EID in the Yemeni Countryside [Archives:2001/52/Culture]
Saad Sharif Tahir
The two great Eids in Islam are lesser Baiam (Eid il fitr) and Coban Baiam [Eid il adaha.] Muslims highly celebrate them because they come after obeying Gods two big orders e.g. fasting and pilgrimage as expressing their joy. After Ramadan when Muslims all over the world fast the days of the month, pray (Teraweeh) at night and concentrate worshipping during the last ten days comes the lesser bairam which people call (Al-Eid Al-Sagheer) [the short eid] because it officially lasts for three days. People make it five.
In villages, on seeing the crescent of showal (the month after Ramadan) or hearing the news of the eid via radio or TV people burn fires on mountains to express their happiness. In the past such fires were signs of declaring the eid. Women start to prepare cakes and sweets while kids have shower and prepare their new clothes which their parents bought at the end of Ramadan. Men prepare themselves to perform salat il eid [prayers of the eid.]
In the morning men, accompanied by their kids, go to open yards to perform prayer and in certain cases like in rainy days the prayers are held in mosques. After that they exchange congratulations saying Kul aam wentum bikheir [many happy returns of the eid] or Eidukum mubarak [happy eid for you].

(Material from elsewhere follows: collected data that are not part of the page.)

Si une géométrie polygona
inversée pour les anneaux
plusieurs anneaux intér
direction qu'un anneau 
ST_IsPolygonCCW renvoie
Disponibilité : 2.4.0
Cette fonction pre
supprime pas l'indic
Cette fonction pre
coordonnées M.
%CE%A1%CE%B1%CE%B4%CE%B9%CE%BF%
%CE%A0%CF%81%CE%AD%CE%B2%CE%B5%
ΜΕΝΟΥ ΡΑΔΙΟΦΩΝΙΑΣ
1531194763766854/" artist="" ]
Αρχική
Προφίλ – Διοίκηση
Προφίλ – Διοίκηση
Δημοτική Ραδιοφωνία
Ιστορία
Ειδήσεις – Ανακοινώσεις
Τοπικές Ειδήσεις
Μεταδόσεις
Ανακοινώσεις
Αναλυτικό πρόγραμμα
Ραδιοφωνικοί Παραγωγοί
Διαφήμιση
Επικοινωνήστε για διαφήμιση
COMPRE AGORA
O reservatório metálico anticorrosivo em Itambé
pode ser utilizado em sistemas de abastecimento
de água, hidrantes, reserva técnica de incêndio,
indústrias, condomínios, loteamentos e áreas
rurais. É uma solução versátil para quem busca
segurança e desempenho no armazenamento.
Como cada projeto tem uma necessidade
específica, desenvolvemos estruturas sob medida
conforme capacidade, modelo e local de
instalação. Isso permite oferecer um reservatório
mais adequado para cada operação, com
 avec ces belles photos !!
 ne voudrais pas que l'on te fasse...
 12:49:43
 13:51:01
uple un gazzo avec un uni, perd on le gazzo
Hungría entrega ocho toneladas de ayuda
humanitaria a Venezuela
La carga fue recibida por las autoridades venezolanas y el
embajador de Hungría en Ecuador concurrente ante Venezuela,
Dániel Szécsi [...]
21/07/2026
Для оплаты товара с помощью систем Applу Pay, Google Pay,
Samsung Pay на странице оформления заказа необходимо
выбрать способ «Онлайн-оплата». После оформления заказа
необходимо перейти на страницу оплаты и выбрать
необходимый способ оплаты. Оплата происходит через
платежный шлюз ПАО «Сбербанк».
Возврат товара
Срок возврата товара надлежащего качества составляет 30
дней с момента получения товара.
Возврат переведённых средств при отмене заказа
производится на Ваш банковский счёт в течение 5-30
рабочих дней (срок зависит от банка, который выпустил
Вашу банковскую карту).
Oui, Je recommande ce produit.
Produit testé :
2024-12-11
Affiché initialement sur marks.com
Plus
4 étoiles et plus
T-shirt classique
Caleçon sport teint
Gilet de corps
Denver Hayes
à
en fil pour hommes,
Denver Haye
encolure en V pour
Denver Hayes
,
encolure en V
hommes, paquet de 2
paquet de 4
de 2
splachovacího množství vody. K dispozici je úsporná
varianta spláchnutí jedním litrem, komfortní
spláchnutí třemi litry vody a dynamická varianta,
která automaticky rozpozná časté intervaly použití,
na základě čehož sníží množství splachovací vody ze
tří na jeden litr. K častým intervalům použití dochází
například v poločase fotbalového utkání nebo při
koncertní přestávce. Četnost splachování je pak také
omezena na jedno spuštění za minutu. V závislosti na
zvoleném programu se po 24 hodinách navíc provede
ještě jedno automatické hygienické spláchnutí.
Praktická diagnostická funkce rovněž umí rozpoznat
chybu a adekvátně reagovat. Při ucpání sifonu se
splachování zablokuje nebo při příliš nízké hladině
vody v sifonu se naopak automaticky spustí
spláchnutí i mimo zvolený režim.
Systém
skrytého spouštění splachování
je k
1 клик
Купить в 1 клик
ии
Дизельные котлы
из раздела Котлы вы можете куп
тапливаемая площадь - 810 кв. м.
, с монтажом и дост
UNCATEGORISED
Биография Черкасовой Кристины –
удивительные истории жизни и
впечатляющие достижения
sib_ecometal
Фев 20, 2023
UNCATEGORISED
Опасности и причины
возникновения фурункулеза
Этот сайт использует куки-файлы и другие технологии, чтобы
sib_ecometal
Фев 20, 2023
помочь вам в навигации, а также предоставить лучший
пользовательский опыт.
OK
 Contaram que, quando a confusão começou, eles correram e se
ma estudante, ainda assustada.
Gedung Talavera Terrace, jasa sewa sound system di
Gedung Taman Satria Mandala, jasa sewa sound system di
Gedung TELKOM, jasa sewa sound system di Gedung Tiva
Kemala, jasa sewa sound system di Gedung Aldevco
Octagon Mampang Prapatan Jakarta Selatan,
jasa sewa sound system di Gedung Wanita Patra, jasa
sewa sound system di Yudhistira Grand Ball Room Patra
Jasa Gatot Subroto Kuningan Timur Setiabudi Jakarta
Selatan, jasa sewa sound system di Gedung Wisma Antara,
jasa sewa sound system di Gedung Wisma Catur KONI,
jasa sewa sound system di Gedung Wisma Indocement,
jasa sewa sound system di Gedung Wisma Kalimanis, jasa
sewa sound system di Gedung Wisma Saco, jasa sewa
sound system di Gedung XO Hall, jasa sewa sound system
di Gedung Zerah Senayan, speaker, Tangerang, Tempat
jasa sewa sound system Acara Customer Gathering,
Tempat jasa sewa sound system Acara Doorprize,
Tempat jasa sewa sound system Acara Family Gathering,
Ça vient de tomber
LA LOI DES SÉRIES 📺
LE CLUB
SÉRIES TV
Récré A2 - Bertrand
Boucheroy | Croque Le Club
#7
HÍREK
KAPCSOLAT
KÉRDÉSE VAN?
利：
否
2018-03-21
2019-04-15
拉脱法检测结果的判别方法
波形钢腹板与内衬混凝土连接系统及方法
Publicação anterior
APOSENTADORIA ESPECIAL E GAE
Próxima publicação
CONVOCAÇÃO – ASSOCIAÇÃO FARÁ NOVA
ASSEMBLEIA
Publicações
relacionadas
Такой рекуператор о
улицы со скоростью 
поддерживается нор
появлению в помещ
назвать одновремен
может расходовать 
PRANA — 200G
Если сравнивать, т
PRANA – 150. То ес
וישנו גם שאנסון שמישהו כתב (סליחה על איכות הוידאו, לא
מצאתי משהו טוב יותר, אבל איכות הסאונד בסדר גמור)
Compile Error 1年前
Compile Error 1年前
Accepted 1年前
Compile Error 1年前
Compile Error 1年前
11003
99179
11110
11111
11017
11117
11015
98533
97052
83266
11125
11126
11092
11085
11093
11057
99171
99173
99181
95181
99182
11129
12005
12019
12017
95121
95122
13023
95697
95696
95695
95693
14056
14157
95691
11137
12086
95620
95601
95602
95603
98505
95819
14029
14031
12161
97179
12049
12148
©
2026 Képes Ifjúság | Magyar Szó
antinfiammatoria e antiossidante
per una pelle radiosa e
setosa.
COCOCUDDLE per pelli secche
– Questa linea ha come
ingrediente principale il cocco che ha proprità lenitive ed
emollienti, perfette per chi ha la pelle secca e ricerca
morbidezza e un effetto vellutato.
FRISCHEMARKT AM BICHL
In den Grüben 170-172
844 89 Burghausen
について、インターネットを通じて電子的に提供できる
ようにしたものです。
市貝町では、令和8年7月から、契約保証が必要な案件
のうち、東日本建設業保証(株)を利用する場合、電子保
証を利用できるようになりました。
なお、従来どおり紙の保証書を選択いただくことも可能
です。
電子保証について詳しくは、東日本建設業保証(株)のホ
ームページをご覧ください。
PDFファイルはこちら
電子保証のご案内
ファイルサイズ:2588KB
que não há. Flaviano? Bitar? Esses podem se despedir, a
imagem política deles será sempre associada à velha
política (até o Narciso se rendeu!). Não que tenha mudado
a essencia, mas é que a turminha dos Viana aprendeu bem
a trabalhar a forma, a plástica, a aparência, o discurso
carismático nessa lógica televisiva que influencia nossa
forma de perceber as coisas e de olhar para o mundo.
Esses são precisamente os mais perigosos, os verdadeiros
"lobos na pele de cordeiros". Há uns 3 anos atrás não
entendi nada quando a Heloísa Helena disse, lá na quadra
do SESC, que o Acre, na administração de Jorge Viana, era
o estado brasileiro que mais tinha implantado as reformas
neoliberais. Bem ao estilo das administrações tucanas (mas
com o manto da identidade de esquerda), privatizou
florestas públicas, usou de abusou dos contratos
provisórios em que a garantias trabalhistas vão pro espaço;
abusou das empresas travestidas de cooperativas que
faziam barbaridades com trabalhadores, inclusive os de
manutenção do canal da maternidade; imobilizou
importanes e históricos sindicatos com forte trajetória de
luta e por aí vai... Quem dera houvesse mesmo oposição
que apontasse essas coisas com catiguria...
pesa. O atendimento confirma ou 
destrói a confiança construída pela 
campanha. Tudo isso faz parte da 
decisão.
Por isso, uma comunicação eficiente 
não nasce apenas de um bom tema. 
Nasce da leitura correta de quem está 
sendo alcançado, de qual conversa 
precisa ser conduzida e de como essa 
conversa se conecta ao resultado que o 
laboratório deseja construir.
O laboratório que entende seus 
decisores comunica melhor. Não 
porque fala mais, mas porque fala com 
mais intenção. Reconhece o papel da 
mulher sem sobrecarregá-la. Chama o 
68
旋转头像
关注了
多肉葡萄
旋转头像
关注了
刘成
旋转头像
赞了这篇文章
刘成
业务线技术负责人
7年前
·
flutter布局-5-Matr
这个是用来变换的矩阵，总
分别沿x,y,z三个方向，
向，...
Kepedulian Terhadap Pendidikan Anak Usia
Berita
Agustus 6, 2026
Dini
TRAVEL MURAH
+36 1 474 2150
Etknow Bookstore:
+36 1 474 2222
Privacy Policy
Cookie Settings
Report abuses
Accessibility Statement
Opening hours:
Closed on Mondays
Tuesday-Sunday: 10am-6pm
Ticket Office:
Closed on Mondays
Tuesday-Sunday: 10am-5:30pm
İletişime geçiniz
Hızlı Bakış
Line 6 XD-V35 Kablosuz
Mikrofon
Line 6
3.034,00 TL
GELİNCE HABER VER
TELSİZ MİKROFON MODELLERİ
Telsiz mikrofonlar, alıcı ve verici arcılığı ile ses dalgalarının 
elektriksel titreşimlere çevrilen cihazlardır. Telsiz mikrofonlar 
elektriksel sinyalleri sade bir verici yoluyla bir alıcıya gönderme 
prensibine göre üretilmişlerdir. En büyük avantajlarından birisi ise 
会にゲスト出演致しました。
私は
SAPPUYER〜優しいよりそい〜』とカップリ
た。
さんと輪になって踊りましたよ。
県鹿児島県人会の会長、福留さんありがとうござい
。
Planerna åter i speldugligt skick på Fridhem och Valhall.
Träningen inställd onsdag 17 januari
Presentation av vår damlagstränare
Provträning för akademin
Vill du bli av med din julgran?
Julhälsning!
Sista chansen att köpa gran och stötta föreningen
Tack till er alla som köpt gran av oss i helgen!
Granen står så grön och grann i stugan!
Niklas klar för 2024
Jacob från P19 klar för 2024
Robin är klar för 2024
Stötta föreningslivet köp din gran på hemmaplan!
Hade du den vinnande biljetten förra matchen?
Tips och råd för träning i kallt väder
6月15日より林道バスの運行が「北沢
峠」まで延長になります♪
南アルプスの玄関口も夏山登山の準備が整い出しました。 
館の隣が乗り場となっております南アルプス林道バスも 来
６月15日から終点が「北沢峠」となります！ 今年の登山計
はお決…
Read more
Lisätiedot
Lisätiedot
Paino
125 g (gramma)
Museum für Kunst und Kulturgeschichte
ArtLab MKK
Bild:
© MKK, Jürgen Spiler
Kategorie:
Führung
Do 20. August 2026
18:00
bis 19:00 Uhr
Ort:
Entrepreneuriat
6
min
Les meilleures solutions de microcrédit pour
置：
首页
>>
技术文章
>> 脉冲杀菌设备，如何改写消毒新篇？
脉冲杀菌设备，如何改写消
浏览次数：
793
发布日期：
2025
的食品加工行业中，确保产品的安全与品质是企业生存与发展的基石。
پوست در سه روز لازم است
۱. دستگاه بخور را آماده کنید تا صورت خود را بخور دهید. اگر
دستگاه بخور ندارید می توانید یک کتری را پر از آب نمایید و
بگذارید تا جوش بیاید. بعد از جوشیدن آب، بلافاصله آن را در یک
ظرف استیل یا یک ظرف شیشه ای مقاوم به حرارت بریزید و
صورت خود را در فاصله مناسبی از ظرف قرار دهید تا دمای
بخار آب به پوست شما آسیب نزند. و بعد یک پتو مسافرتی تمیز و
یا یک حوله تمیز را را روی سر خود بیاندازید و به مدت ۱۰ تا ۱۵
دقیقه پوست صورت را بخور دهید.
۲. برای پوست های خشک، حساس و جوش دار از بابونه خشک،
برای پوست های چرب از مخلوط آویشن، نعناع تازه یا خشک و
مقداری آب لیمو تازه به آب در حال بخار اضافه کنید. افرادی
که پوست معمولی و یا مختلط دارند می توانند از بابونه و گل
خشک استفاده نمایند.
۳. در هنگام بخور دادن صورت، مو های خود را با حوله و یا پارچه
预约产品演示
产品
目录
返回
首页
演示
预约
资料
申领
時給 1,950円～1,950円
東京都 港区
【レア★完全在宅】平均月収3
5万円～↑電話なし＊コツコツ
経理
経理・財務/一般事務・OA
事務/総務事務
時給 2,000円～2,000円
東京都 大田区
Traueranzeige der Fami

Then visits to relatives are paid. Almonds, raisins and sweets are served. Children wearing new clothes like to play false bullets and go around houses to congratulate the inhabitants. Women give them sweets and sometimes money which is called, Awwada. Men come back home for a nap and lunch then setting for local halls to enjoy chewing qat.
Corban Bairam which people call, Eid il kabeer [the long eid] because it officially lasts for four days but people make it ten, comes on the tenth of Zul-hijja when Muslims pilgrims complete their religious rites in Mecca. It is also an occasion on which Muslims slay sheep or cows as sacrifices to their late relatives.
After eid prayers, such sacrifices are slain and meat is distributed among families as a sign of social unity and love. People exchange congratulations. On the second day, villagers visit villages in big groups accompanied by drums and local folkloric teams that dance the baraa with jambias. Some wear masks of animals like lions and sheep. Those dance at random while men who wear brides cloths called jewari [slaves] dance with rhythmic movements with their faces veiled.
On the third day, the villagers who were visited pay a visit to their visitors and do the same dancing and so on.
This continues for five days. Sometimes villagers from different villages gather in the center of the town to perform a big choral dance of baraa.
On this eid officials in big cities go to their home town to participate these celebrations with their relatives, therefore, such cities lose their charm to certain extent. Weddings are arranged during eids and that make eids more gala.